Military investigators will scrutinize recordings of interrogations involving three arrested workers at the Guantanamo Bay (search) prison camp for terrorist suspects, defense officials say.

Reviews of the questioning sessions will be part of a damage assessment that will try to answer several questions. Among them: Did Al Qaeda (search) and Taliban suspects at the high-security U.S. prison camp in Cuba pass messages to other terrorists still at large? If classified information was compromised, how much was leaked and to whom? Were any of the suspects working together? And are there more?

Interrogations that involved the accused men will be examined for possible biases, military officials say. Some of the sessions were taped, and those tapes will be reviewed to see if translators omitted or changed what the prisoners said, or passed messages to the inmates. Records of other sessions will be reviewed for similar clues.

Prisoners are questioned repeatedly by different interrogation teams, so records from different sessions can be compared to see if the prisoners tell different things to different questioners, officials said.

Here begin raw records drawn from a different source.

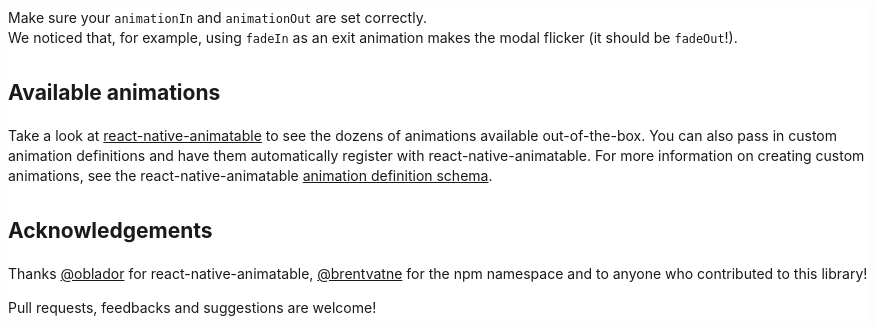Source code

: Make sure your `animationIn` and `animationOut` are set correctly.  
We noticed that, for example, using `fadeIn` as an exit animation makes the modal flicker (it should be `fadeOut`!).  

## Available animations

Take a look at [react-native-animatable](https://github.com/oblador/react-native-animatable) to see the dozens of animations available out-of-the-box. You can also pass in custom animation definitions and have them automatically register with react-native-animatable. For more information on creating custom animations, see the react-native-animatable [animation definition schema](https://github.com/oblador/react-native-animatable#animation-definition-schema).

## Acknowledgements

Thanks [@oblador](https://github.com/oblador) for react-native-animatable, [@brentvatne](https://github.com/brentvatne) for the npm namespace and to anyone who contributed to this library!

Pull requests, feedbacks and suggestions are welcome!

One intelligence official, who spoke on condition of anonymity, said any damage done would be minimal because the prisoners had been grilled for up to a year or more before the accused men started working at Guantanamo Bay.

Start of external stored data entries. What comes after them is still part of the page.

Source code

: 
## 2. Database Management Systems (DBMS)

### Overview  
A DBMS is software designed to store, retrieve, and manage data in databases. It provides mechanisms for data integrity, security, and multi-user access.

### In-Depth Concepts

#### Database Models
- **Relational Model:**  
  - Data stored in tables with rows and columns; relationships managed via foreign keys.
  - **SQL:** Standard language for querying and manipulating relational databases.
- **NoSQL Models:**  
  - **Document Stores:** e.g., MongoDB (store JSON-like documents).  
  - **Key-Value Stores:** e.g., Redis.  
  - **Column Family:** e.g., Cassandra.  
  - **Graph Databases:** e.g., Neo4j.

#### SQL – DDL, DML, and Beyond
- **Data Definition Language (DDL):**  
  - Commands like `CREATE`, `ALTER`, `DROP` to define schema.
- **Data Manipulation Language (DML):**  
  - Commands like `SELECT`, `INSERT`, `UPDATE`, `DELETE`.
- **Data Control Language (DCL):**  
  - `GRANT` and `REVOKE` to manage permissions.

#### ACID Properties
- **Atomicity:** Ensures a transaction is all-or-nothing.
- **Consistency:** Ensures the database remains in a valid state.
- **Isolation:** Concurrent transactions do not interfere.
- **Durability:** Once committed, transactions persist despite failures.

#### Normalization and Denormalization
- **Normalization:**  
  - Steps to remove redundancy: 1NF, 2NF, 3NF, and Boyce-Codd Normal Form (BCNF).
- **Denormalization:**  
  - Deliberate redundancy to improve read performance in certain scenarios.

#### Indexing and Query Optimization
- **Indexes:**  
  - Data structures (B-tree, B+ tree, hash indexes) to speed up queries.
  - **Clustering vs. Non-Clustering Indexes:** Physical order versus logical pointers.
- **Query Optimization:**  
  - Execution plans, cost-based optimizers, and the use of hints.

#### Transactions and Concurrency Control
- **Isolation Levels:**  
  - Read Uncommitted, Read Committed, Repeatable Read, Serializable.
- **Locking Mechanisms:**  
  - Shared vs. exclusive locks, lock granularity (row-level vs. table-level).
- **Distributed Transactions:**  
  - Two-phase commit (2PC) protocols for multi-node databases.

In the past, however, military officials have justified holding prisoners indefinitely by saying it has taken months or years to get some to give useful information.

Most important in the investigation may be the question of whether the alleged espionage is a sign that Al Qaeda is actively trying to penetrate one of the most important U.S. military bases in the terror war, said former CIA and Army Special Forces operative Michael Vickers.

"It has more symbolic significance rather than the damaging impact of the information," said Vickers, now an analyst at the independent Center for Strategic and Budgetary Assessments. "Depending on where the information went, the implications on the larger organization -- that they're active and not defeated -- are more important."

The latest arrest came Monday, when federal agents apprehended translator Ahmed F. Mehalba (search) when he arrived in Boston from his native Egypt. Mehalba, who worked for government contractor Titan Corp., is charged with lying to federal agents when he denied a compact disc he was carrying contained secret information from Guantanamo Bay.

Another Arabic translator, Air Force Senior Airman Ahmad I. al-Halabi (search), is charged with espionage and aiding the enemy, accused of trying to pass Guantanamo Bay secrets to Syria and an unidentified enemy. A Muslim chaplain, Army Capt. Yousef Yee (search), has been arrested but not charged.

About 660 terrorist suspects are being held at the base, most of them Muslims who do not speak English. A team to investigate security procedures and make recommendations arrived at Guantanamo Bay this week.

The information al-Halabi is accused of taking includes photos and maps of the base, details of flights to and from Guantanamo Bay and more than 180 letters or messages from prisoners.

Investigators will try to determine if any messages from the detainees were passed to the outside world. Even innocent-sounding messages such as, "Hi, Mom," could be code for ordering an attack, intelligence experts say. Another possibility is that the accused men allowed the prisoners to communicate among themselves.

If the accused men were spying, another important question is whether they were sympathetic to the prisoners and their cause before arriving at Guantanamo Bay. The prospect of an organized -- and successful -- effort by terrorists to penetrate one of the highest-security U.S. military installations must be extremely troubling to American officials, Vickers said.

Al-Halabi was under investigation for allegedly making anti-American statements before he was sent to Guantanamo Bay last year, court documents show. Air Force officials haven't said why they allowed him to be sent when he was already under suspicion.

The prospect of leaks of the prison's layout and locations of inmates also raises the possibility of a plot to free some suspects, said Bill Tierney, a former translator at Guantanamo Bay.

"One of the real possibilities is that they could get the information out and they could try to free prisoners," said Tierney, who was fired in 2002 amid a dispute over his conduct during interrogations.

Guantanamo Bay's remote location on the Cuban coast and heavy security make a raid unlikely, however, Vickers said.